Die Debatte um die Level-1i-Häuser kommt zu früh. Viel wichtiger wäre es gewesen, die sektorübergreifende Versorgungsplanung anzugehen.
Das Level 1i scheint derzeit das Schreckgespenst der Krankenhausszene zu sein. Ist das noch ein Krankenhaus oder kann das weg? Es ist daher nicht verwunderlich, dass sich die Begeisterung für dieses Versorgungslevel noch sehr in Grenzen hält und keiner sich so richtig aus der Deckung traut, um mit stolzgeschwellter Brust zu sagen: „Ich mache künftig in 1i!“
Aber verdient das Level 1i tatsächlich so einen schlechten Ruf? Aus ökonomischer Sicht wahrscheinlich schon, weil „sachgerecht kalkulierte, degressive Tagespauschalen“ eher aufhorchen lassen als für Beruhigung zu sorgen. Insofern ist es verständlich, dass die Deutsche Krankenhausgesellschaft (DKG) auch eine dauerhafte Investitionsförderung für dieses neue Konstrukt fordert.
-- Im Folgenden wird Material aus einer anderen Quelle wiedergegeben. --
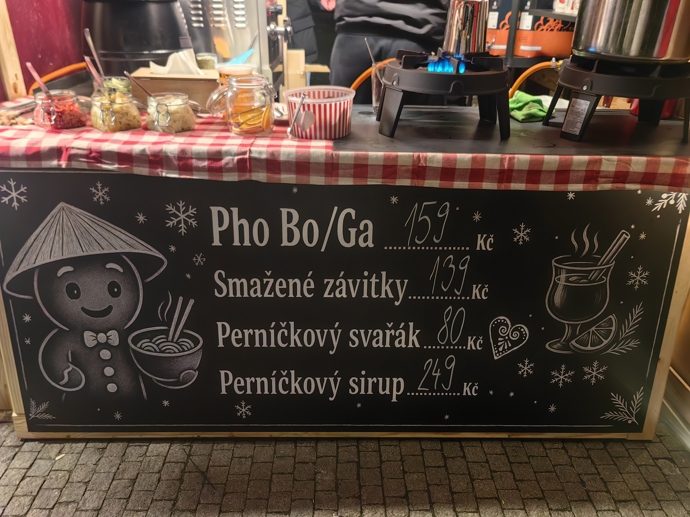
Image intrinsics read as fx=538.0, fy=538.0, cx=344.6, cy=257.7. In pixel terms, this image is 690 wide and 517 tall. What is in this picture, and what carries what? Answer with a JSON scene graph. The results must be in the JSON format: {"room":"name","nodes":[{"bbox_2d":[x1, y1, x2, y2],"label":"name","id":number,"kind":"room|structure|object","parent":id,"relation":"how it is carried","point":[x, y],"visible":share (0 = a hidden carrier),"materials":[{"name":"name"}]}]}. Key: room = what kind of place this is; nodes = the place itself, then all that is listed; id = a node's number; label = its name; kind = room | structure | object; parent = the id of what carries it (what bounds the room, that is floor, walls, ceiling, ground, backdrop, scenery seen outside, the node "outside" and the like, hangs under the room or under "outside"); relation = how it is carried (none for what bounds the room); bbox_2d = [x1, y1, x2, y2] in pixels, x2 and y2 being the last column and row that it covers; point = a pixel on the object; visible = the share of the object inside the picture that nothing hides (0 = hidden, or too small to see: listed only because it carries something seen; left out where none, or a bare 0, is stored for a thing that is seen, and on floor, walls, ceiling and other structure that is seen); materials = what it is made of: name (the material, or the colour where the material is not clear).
{"room":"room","nodes":[
{"label":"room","id":0,"kind":"room"},
{"bbox_2d":[0,0,83,97],"label":"wall","id":1,"kind":"structure","parent":0,"point":[50,57],"materials":[{"name":"red paint"}]},
{"bbox_2d":[0,0,25,100],"label":"wooden post","id":2,"kind":"object","parent":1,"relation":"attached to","point":[19,89],"visible":0.67,"materials":[{"name":"brown wood"}]},
{"bbox_2d":[82,0,189,75],"label":"black pot","id":3,"kind":"object","parent":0,"point":[117,5],"visible":0.78,"materials":[{"name":"black metal"}]},
{"bbox_2d":[195,52,216,70],"label":"glass jar","id":4,"kind":"object","parent":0,"point":[205,62],"visible":0.64,"materials":[{"name":"clear glass"}]},
{"bbox_2d":[182,0,288,85],"label":"machine","id":5,"kind":"object","parent":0,"point":[232,12],"visible":0.67,"materials":[{"name":"silver metal"}]},
{"bbox_2d":[0,423,689,516],"label":"cobblestone pavement","id":6,"kind":"structure","parent":0,"point":[59,504],"materials":[{"name":"grey stone"}]},
{"bbox_2d":[0,145,688,440],"label":"counter","id":7,"kind":"object","parent":6,"relation":"on","point":[5,332],"visible":0.47,"materials":[{"name":"brown wood"}]},
{"bbox_2d":[0,100,688,193],"label":"checkered tablecloth","id":8,"kind":"object","parent":7,"relation":"on","point":[540,186],"visible":0.72,"materials":[{"name":"red fabric"}]},
{"bbox_2d":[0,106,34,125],"label":"food","id":9,"kind":"object","parent":8,"relation":"on","point":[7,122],"visible":0.74,"materials":[{"name":"beige food"}]},
{"bbox_2d":[27,61,87,94],"label":"orange hose","id":10,"kind":"object","parent":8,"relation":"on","point":[69,67],"visible":0.31,"materials":[{"name":"orange plastic"}]},
{"bbox_2d":[31,89,86,129],"label":"glass jar","id":11,"kind":"object","parent":8,"relation":"on","point":[63,123],"visible":0.93,"materials":[{"name":"clear glass"}]},
{"bbox_2d":[26,61,52,97],"label":"spoon","id":12,"kind":"object","parent":11,"relation":"in","point":[36,76],"visible":0.63,"materials":[{"name":"pink plastic"}]},
{"bbox_2d":[94,76,131,98],"label":"glass jar","id":13,"kind":"object","parent":8,"relation":"on","point":[123,83],"visible":0.28,"materials":[{"name":"clear glass"}]},
{"bbox_2d":[84,29,105,80],"label":"spoon","id":14,"kind":"object","parent":13,"relation":"in","point":[92,48],"visible":0.7,"materials":[{"name":"silver metal"}]},
{"bbox_2d":[89,85,141,131],"label":"glass jar","id":15,"kind":"object","parent":8,"relation":"on","point":[113,129],"visible":0.97,"materials":[{"name":"clear glass"}]},
{"bbox_2d":[84,56,106,92],"label":"spoon","id":16,"kind":"object","parent":15,"relation":"in","point":[94,73],"visible":0.61,"materials":[{"name":"pink plastic"}]},
{"bbox_2d":[146,92,196,133],"label":"glass jar","id":17,"kind":"object","parent":8,"relation":"on","point":[187,119],"visible":0.99,"materials":[{"name":"clear glass"}]},
{"bbox_2d":[124,71,156,98],"label":"spoon","id":18,"kind":"object","parent":17,"relation":"in","point":[126,73],"visible":0.69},
{"bbox_2d":[129,68,218,112],"label":"wooden box","id":19,"kind":"object","parent":8,"relation":"on","point":[194,81],"visible":0.65,"materials":[{"name":"brown wood"}]},
{"bbox_2d":[149,49,202,74],"label":"napkin","id":20,"kind":"object","parent":19,"relation":"in","point":[159,71],"visible":0.58,"materials":[{"name":"white paper"}]},
{"bbox_2d":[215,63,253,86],"label":"plastic cup","id":21,"kind":"object","parent":8,"relation":"on","point":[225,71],"visible":0.36,"materials":[{"name":"plastic"}]},
{"bbox_2d":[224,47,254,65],"label":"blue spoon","id":22,"kind":"object","parent":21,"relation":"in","point":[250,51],"visible":0.57,"materials":[{"name":"blue plastic"}]},
{"bbox_2d":[214,74,273,134],"label":"glass jar","id":23,"kind":"object","parent":8,"relation":"on","point":[236,129],"visible":1,"materials":[{"name":"clear glass"}]},
{"bbox_2d":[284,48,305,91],"label":"wooden block","id":24,"kind":"object","parent":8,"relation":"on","point":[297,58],"visible":0.74,"materials":[{"name":"brown wood"}]},
{"bbox_2d":[285,86,354,139],"label":"plastic tub","id":25,"kind":"object","parent":8,"relation":"on","point":[317,109],"visible":0.92,"materials":[{"name":"plastic"}]},
{"bbox_2d":[287,94,311,136],"label":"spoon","id":26,"kind":"object","parent":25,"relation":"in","point":[303,97],"visible":0.99,"materials":[{"name":"silver metal"}]},
{"bbox_2d":[371,59,389,112],"label":"drinking glass","id":27,"kind":"object","parent":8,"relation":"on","point":[376,87],"visible":0.53,"materials":[{"name":"clear glass"}]},
{"bbox_2d":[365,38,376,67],"label":"spoon","id":28,"kind":"object","parent":27,"relation":"in","point":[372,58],"visible":0.61,"materials":[{"name":"silver metal"}]},
{"bbox_2d":[334,103,689,163],"label":"black mat","id":29,"kind":"object","parent":8,"relation":"on","point":[593,123],"visible":0.76,"materials":[{"name":"black"}]},
{"bbox_2d":[376,50,511,137],"label":"gas burner","id":30,"kind":"object","parent":29,"relation":"on","point":[413,74],"visible":0.94,"materials":[{"name":"black metal"}]},
{"bbox_2d":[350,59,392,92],"label":"orange hose","id":31,"kind":"object","parent":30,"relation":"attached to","point":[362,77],"visible":0.24,"materials":[{"name":"orange plastic"}]},
{"bbox_2d":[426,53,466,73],"label":"flame","id":32,"kind":"object","parent":30,"relation":"on","point":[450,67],"visible":0.72,"materials":[{"name":"blue"}]},
{"bbox_2d":[442,0,487,54],"label":"metal pitcher","id":33,"kind":"object","parent":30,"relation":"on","point":[455,29],"visible":0.94,"materials":[{"name":"silver metal"}]},
{"bbox_2d":[508,91,548,121],"label":"green cloth","id":34,"kind":"object","parent":29,"relation":"on","point":[529,99],"visible":0.77,"materials":[{"name":"green fabric"}]},
{"bbox_2d":[546,55,689,142],"label":"stove","id":35,"kind":"object","parent":29,"relation":"on","point":[573,73],"visible":0.92,"materials":[{"name":"black metal"}]},
{"bbox_2d":[509,60,559,101],"label":"gas hose","id":36,"kind":"object","parent":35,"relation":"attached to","point":[524,74],"visible":0.5,"materials":[{"name":"orange rubber"}]},
{"bbox_2d":[570,0,689,61],"label":"metal pot","id":37,"kind":"object","parent":35,"relation":"on","point":[637,48],"visible":0.98,"materials":[{"name":"silver metal"}]},
{"bbox_2d":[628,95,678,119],"label":"red container","id":38,"kind":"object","parent":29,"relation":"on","point":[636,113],"visible":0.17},
{"bbox_2d":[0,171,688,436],"label":"chalkboard sign","id":39,"kind":"object","parent":7,"relation":"attached to","point":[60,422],"visible":0.9,"materials":[{"name":"black"}]},
{"label":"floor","id":40,"kind":"structure","parent":0,"visible":0},
{"bbox_2d":[285,0,334,61],"label":"person","id":41,"kind":"object","parent":40,"relation":"on","point":[309,54],"visible":0.38},
{"bbox_2d":[328,0,450,101],"label":"person","id":42,"kind":"object","parent":40,"relation":"on","point":[337,48],"visible":0.56},
{"bbox_2d":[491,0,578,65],"label":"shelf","id":43,"kind":"object","parent":40,"relation":"on","point":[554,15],"visible":0.21,"materials":[{"name":"metal"}]},
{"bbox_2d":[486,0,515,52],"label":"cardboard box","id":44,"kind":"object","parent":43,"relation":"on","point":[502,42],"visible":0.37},
{"bbox_2d":[486,0,574,58],"label":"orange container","id":45,"kind":"object","parent":43,"relation":"on","point":[559,51],"visible":0.54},
{"bbox_2d":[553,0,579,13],"label":"box","id":46,"kind":"object","parent":43,"relation":"on","point":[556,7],"visible":0.64,"materials":[{"name":"white"}]}
]}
Allerdings hat die Regierungskommission mit der Idee des Level 1i die Tür zu einer sektorübergreifenden Planung ein Stück weit(er) aufgestoßen. Es fehlte nur noch der Mut, sich in der dritten Stellungnahme neben den Krankenhäusern auch noch die Kassenärztlichen Vereinigungen (KVen) zur Brust zu nehmen. Anders ist es nicht zu erklären, dass im Papier vorgeschlagen wird, die Level-1i-Häuser von einem paritätisch besetzten Gremium unter Beteiligung der Länder zu planen. Damit schafft man nur eine dritte Planungsebene und einen dritten Sektor. Ist das erstrebenswert? Wäre es nicht viel progressiver zu hinterfragen, ob der Sicherstellungsauftrag für die ambulante Versorgung bei den KVen noch richtig verortet ist, wo sich doch abzeichnet, dass die Ambulantisierung im Krankenhaus weiter an Fahrt aufnehmen wird? Müssen beide Sektoren nicht über kurz oder lang gemeinsam geplant werden, um Versichertengelder, aber auch fachliches Know-how ressourcenschonend einzusetzen? Sollten die Länder gegenüber dem Bund nicht auch auf die Planungshoheit im ambulanten Bereich pochen? Wo bleibt der Gestaltungsspielraum für die demokratisch legitimierten Vertreter, Gesundheitsversorgung vor Ort aktiv mitzugestalten, wenn die Zukunft ambulant ist?
Mitte April fand in Berlin das Rechtssymposium des Gemeinsamen Bundesausschusses (G-BA) zur sektorübergreifenden Versorgungsplanung im Lichte der Krankenhausreform statt. Dabei wurde deutlich, dass es zwar in den vergangenen Jahrzehnten immer wieder Versuche gegeben hat, den ambulanten und stationären Sektor besser miteinander zu verzahnen, man denke nur an die spezialfachärztliche Versorgung, die Belegärzte oder die Instituts- und Hochschulambulanzen. Doch zu einer Überwindung der Sektorengrenzen hat dies nicht geführt. „Tausendmal berührt, tausendmal ist nichts passiert“, wie Prof. Dr. Thorsten Kingreen treffend zitierte. Ob das Level 1i nun tatsächlich für das „Zoom“ – im 21. Jahrhundert wohl eher Smash – sorgt, dahinter kann ein großes Fragezeichen gesetzt werden.
Dem deutschen Gesundheitswesen scheint es mit den über Jahrzehnte gewachsenen Strukturen an Agilität zu fehlen. Angesichts des demografischen Wandels und den damit verbundenen höheren Gesundheitskosten müssen wir uns fragen, ob wir unsere Strukturen nicht einer viel grundlegenderen Reform unterziehen müssen. Schließlich ist die Versorgung künftig auch noch digital. Daher kommt die dritte Stellungnahme inhaltlich zu früh. Viel wichtiger wäre es gewesen, die sektorübergreifende Versorgungsplanung an den Anfang zu setzen und dann die Versorgungsbausteine zu definieren. So wird das Pferd von hinten aufgezäumt und alle helfen mit.